Le matin où un vieux panier en osier a réécrit ma vie sans prévenir

Elle me fait entrer, appelle un taxi, presque sans me consulter.

Elle parle vite, donne l’adresse de l’hôpital.

Minou, lui, s’est glissé dans l’embrasure de la porte, comme s’il refusait de me quitter du regard.

— Tu viens de me sauver la vie, toi, je souffle, sans savoir si je parle à lui ou à Louise.

Le diagnostic, quelques heures plus tard, tombe :

rien d’immédiatement mortel, un sérieux avertissement.

Le cœur, la tension, le stress qui s’accumule.

“Il faudra surveiller, monsieur. Changer quelques habitudes. Vous avez quelqu’un à la maison ?”

Je pense aux quatre silhouettes à poils qui m’attendent derrière la porte.

Je pense à Minou sur ma poitrine, à cinq heures du matin.

— Oui, je dis. On va dire que oui.

Quand je rentre chez moi, le soir, il fait déjà nuit.

Louise m’accompagne jusqu’à la porte.

— Je passerai voir demain, d’accord ?

Et s’ils t’embêtent avec les chats, on fera une pétition dans l’immeuble. On signera tous ceux qui ont déjà demandé du sucre ou du sel chez toi.

Je ris.

— Ça va faire une longue liste.

Elle me regarde plus sérieusement.

— Tu te rends compte que s’il n’avait pas été là, ce matin…

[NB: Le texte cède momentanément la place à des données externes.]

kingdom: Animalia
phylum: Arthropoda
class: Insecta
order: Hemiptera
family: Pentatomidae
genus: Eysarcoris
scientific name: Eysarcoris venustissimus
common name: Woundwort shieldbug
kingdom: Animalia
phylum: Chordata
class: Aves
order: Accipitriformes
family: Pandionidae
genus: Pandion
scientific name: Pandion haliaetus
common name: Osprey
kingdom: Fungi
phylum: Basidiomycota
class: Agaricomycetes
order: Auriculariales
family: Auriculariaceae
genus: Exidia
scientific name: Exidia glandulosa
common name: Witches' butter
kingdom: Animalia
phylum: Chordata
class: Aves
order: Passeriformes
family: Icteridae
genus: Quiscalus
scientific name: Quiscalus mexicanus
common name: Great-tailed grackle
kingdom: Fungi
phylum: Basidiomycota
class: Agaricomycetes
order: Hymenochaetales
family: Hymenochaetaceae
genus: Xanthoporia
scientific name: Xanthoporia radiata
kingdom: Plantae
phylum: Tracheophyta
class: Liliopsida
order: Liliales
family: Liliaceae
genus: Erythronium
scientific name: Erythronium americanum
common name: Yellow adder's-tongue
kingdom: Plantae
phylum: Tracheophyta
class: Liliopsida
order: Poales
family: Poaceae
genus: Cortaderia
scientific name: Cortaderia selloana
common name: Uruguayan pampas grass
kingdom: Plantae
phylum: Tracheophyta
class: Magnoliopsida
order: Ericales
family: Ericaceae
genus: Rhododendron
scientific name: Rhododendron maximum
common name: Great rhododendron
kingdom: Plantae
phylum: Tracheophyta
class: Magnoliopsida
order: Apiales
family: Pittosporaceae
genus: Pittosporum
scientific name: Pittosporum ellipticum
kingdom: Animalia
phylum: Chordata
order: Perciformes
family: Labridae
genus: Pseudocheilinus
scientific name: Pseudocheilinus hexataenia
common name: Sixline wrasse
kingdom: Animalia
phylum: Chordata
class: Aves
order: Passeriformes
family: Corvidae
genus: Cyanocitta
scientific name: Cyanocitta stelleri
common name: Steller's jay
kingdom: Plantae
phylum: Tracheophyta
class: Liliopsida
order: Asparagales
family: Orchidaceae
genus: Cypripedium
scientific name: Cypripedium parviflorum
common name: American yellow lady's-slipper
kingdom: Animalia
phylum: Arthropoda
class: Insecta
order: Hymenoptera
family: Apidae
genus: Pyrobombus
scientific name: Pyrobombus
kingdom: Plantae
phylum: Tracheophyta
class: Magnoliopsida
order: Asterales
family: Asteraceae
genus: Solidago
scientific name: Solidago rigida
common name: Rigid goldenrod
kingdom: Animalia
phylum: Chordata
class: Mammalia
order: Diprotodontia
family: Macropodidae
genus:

Elle ne finit pas sa phrase.

Elle n’a pas besoin.

À peine la porte est-elle ouverte que je me retrouve encerclé.

Moka se frotte à mes jambes, Plume miaule comme si je revenais de la guerre, Grisou, lui, fait semblant de s’étirer, mais ses yeux disent autre chose.

Minou, d’abord en retrait, finit par approcher.

Il renifle ma main, puis, comme s’il cochait une case imaginaire, retourne s’installer sur le fauteuil près de la fenêtre.

Je regarde la note de Bernard, dans son vieux cadre en plastique, posée sur l’étagère.

“Merci à celui ou celle qui lui ouvrira sa maison.”

Je m’approche, prends un crayon.

Sous “Promesse tenue”, j’ajoute, presque sans réfléchir :

“Et merci à celui qui m’a gardé en vie en retour.”

Les jours suivants, une chose étrange se produit dans l’immeuble.

Les voisins se mettent à me parler.

La dame du premier, qui ne disait jamais bonjour, me demande des nouvelles de “votre petit chat jaune, celui du monsieur qui n’est plus là”.

Le jeune du cinquième, toujours avec ses écouteurs, s’arrête dans l’escalier pour caresser Plume quand je descends les poubelles.

Même la directrice de l’immeuble, un matin, hésite devant sa note placardée, puis la retire discrètement.

— On va reformuler, dit-elle en évitant mon regard.

Disons… “veuillez veiller à ce que vos animaux ne dérangent pas le voisinage”. C’est plus… souple.

Je ne commente pas.

Mais en remontant les marches, je souris.

Le soir, j’ouvre la fenêtre.

La ville bruisse de voitures, de sirènes, de conversations qui montent des terrasses.

Dans mon salon, quatre chats se répartissent les fauteuils et les coussins comme si chacun avait signé un bail.

Minou, lui, garde sa place près de la fenêtre.

Il ferme les yeux, sûr que cette fois, la maison ne va pas disparaître pendant qu’il dort.

Je m’assois en face de lui, un carnet sur les genoux.

Je trace une ligne, puis une autre.

Ce n’est pas un testament, pas encore.

Juste quelques phrases.

“Si un jour je ne rentre plus, je vous en prie, ne laissez pas mes chats seuls…”

Je m’arrête là, le stylo suspendu.

Je n’ai pas besoin d’écrire la suite tout de suite.

Je lève la tête.

Quatre paires d’yeux me regardent, curieux.

Je me dis que, parfois, la vie a une façon bizarre de compter :

un vieux monsieur meurt au troisième, et son chat empêche peut-être un autre homme du quatrième de partir trop tôt.

Et dans un monde où tout augmente, où on nous répète de réduire, de couper, de renoncer,

je fais le calcul le plus simple de ma vie :

une gamelle de plus,
un peu de pâte en moins,
et beaucoup, beaucoup moins de solitude.